4 years of dating and all of a sudden it was like a switch got turned off. I’m so sad about this.

She did absolutely nothing wrong. She is beautiful, motivated, fit and kind. Of course the relationship had some ups and downs but overall things were great.

About a year ago things started to feel different. At first I lost that “spark” which I didn’t think much of, I just thought it was getting over the honeymoon phase. I felt comfortable still and things were still great.

Shortly after that I noticed myself straying away from deep conversations like marriage and kids, and I started to not like being touched unless it was purely sexual. I felt irritated when she would rub my back or arm. And I noticed I didn’t want to have passionate kisses anymore.

Then came the pet peeves…when she went on her phone and her nails tapped on the screen I would get so aggravated like it was nails on a chalkboard; and I noticed myself growing increasingly frustrated with stupid things like when we should ask me simple questions or when she would forget something.

During this whole downfall of mine, she did notice but she stayed strong for the relationship and we talked through a lot of things.

Despite this, my annoyance and lack of “love” only grew stronger. So a few weeks ago I ended it. Thinking it was only fair for her because I was unsure if I would be able to get that spark back.

Now 3 weeks later, all I can think about is how heartbroken I left her and how stupid I must be to leave a girl like that. But still on my mind is the feelings I started to have.

I guess the advice I’m asking here is if anyone has ever had something similar happen and come back from it or is this just the process of falling out of love? I’ve been very emotional about the whole thing especially in the last few days.

TIA.

TLDR: after 3 years of dating, I started to fall out of love and my girlfriend began to annoy me. A year after these feelings only intensified I broke up with her. Now 3 weeks later I’m having regrets because she truly did nothing wrong and she was a great girl. Asking advice on if feelings could come back or if I should just move on for both our sakes?

10 comments
  1. Your experience is incredibly normal. Despite what you see on this sub, most breakups don’t happen because someone is toxic, abusive, or a cheater. Most breakups aren’t super dramatic where someone did something “wrong.” In most cases, people just fall out of love, grow apart, and/or incompatibilities surface or become too glaring too ignore. Additionally someone can be “great” but not great for you.

    You’re experiencing a bit of seller’s remorse. It’s temporary, and it does not mean that you made a mistake by ending it. It means that you’re grieving the loss of the relationship, as well. Don’t confuse post-breakup blues with actual desire to be in the same relationship again.

  2. It’s normal to feel sad and alone after breaking up. But I don’t think you should run back to a partner whose presence you can barely tolerate just because you’re feeling low or miss having a sexual partner.

    Have you ever looked into misphonia? The majority of your complaints relate to the fact she made noise sometimes, which is likely to occur with anyone you date. Likewise, you have to find a way to manage your irritability.

  3. I feel this way about my boyfriend currently.. I feel almost repulsed by his touch and don’t enjoying kissing and spending time with him. It makes me feel incredibly guilty because he is caring and loves me so much. The internal turmoil is almost physically painful. I don’t have any advice but I wish you all the best.

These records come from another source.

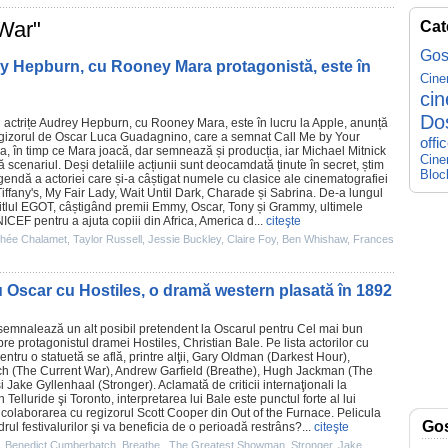
 War"
Cat
Gos
rey Hepburn, cu Rooney Mara protagonistă, este în
Cin
ci
Do
 actrițe
Audrey Hepburn
, cu
Rooney Mara
, este în lucru la Apple, anunță
egizorul de
Oscar
Luca Guadagnino
, care a semnat Call Me by Your
offi
, în timp ce Mara joacă, dar semnează și producția, iar
Michael Mitnick
Cine
scenariul. Deși detaliile acțiunii sunt deocamdată ținute în secret, știm
Bloc
endă a actoriei care și-a câștigat numele cu clasice ale cinematografiei
iffany's
,
My Fair Lady
,
Wait Until Dark
,
Charade
și
Sabrina
. De-a lungul
titlul EGOT, câștigând
premii
Emmy,
Oscar
, Tony și Grammy, ultimele
ICEF pentru a ajuta copiii din Africa, America d...
citeşte
thée Chalamet
,
Taylor Russell
,
Jessie Buckley
,
Claire Foy
,
Ben Whishaw
,
Frances
ru Oscar cu Hostiles, o dramă western plasată în 1892
semnalează un alt posibil pretendent la Oscarul pentru Cel mai bun
pre protagonistul dramei Hostiles,
Christian Bale
. Pe lista actorilor cu
ntru o statuetă se află, printre alţii,
Gary Oldman
(
Darkest Hour
),
ch
(
The Current War
),
Andrew Garfield
(Breathe),
Hugh Jackman
(
The
şi
Jake Gyllenhaal
(
Stronger
). Aclamată de criticii internaţionali la
n Telluride şi Toronto, interpretarea lui Bale este punctul forte al lui
ia colaborarea cu regizorul
Scott Cooper
din
Out of the Furnace
. Pelicula
Go
adrul festivalurilor şi va beneficia de o perioadă restrâns?...
citeşte
,
Benedict Cumberbatch
,
Breathe
,
The Greatest Showman
,
Stronger
,
Jake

  4. It’s not… not normal. I experienced it with my ex, and I have a high tolerance for “ick”. He was a good guy for the most part, had some issues- so did I. I thought loving each other hard enough would fix it all, but the longer I stayed, the more disgust I felt, and eventually, everything he did repulsed me. Things he had zero control over, so I ripped the bandaid off. I know he’ll find a wonderful woman because he has a lot to offer. You made the right choice. It’s okay to lose feelings for a person.

  5. Did you consider therapy before doing this to see if there’s anything that could be changed between you two or with you?

  6. If you think “sparks” are needed for relationships then you are in for lots of break ups ahead. Not saying there is anything wrong chasing butterflies as long as you are not planning on ever getting married…

  7. Bro most guys have been in this position your in ,including myself I can only speak from experiance I lost what I still think was the perfect girl 7 years in we were high school sweethearts she was obsessed with me in a healthy way I guess I could phrase it that way and I was too but year after year I was just not feeling it as much for some unknown reason sex was there communication was transparent our family where close, but I just felt like I was missing out on other girls or other exciting things ? stupid right but still I broke it off and not long after I felt a huge wave of regret wish I could turn back time but it is what it is .. only you know how you feel the decision is entirely in your own hands I wish you luck man ,keep us updated lets us know how it goes

  8. You did make a mistake. That “spark” is biological chemistry that naturally fades overtime (2 years). Once the rose colored glasses wear off your going to find things wrong no matter who you are with. At least you ended things so she can find someone else who will be serious about spending their life with someone forever.